Exercise prompt
The required result is each line of the entries below containing the string "posedge".

Circuit design text data:
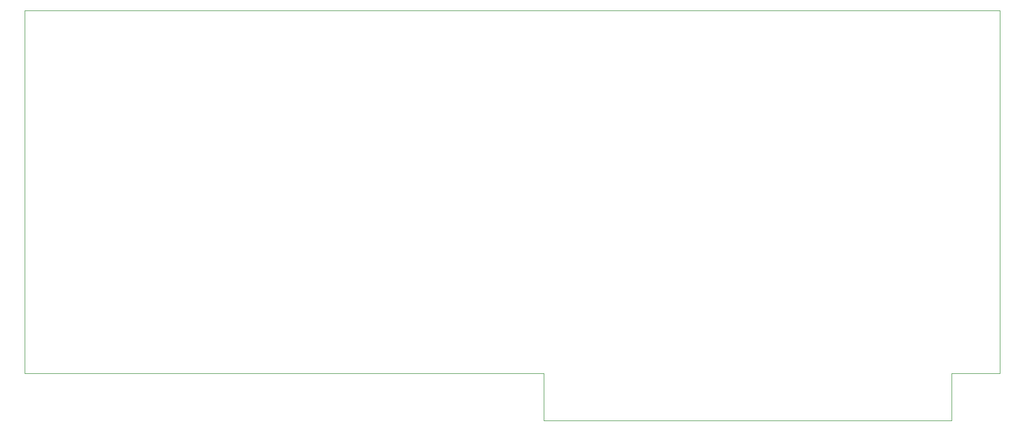
<source format=gbr>
G04 #@! TF.GenerationSoftware,KiCad,Pcbnew,8.99.0-unknown-5c22162d85~178~ubuntu22.04.1*
G04 #@! TF.CreationDate,2024-07-16T15:48:17+01:00*
G04 #@! TF.ProjectId,Leguino,4c656775-696e-46f2-9e6b-696361645f70,1.0.1*
G04 #@! TF.SameCoordinates,Original*
G04 #@! TF.FileFunction,Profile,NP*
%FSLAX46Y46*%
G04 Gerber Fmt 4.6, Leading zero omitted, Abs format (unit mm)*
G04 Created by KiCad (PCBNEW 8.99.0-unknown-5c22162d85~178~ubuntu22.04.1) date 2024-07-16 15:48:17*
%MOMM*%
%LPD*%
G01*
G04 APERTURE LIST*
G04 #@! TA.AperFunction,Profile*
%ADD10C,0.050000*%
G04 #@! TD*
G04 APERTURE END LIST*
D10*
X84000000Y-66000000D02*
X84000000Y-124587000D01*
X241300000Y-124587000D02*
X241300000Y-66000000D01*
X167767000Y-124587000D02*
X84000000Y-124587000D01*
X167767000Y-132207000D02*
X233500000Y-132207000D01*
X233500000Y-132207000D02*
X233553000Y-124587000D01*
X241300000Y-66000000D02*
X84000000Y-66000000D01*
X233553000Y-124587000D02*
X241300000Y-124587000D01*
X167767000Y-132207000D02*
X167767000Y-124587000D01*
M02*

</source>
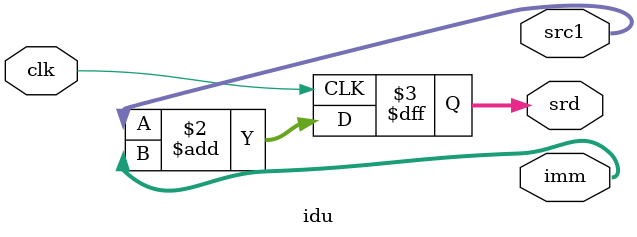
<source format=v>
module idu(
    input wire clk,
    output reg[31:0] src1,
    output reg[31:0] imm,
    output reg[31:0] srd
);

    always @(posedge clk)begin
        srd <= src1 + imm;
    end


endmodule

</source>
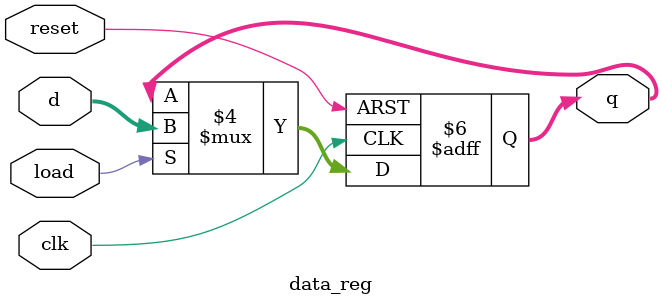
<source format=v>
/***************************************************
* File: data_reg.v
* Author: Andrei Belov
* Class: EE 271
* Module: data_reg
* Description: Data Register circuit
****************************************************/

// Data Register
//
module data_reg
    (
        input wire[3:0] d,
        input wire clk, reset, load,
        output reg[3:0] q
    );
    always @(posedge clk or negedge reset)
        begin
            if (!reset)  // asynchronous reset
                q <= 0;
            else if (load == 1)
                q <= d;
        end
endmodule // data_reg

</source>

Task response
    always @(posedge clk)begin
    always @(posedge clk or negedge reset)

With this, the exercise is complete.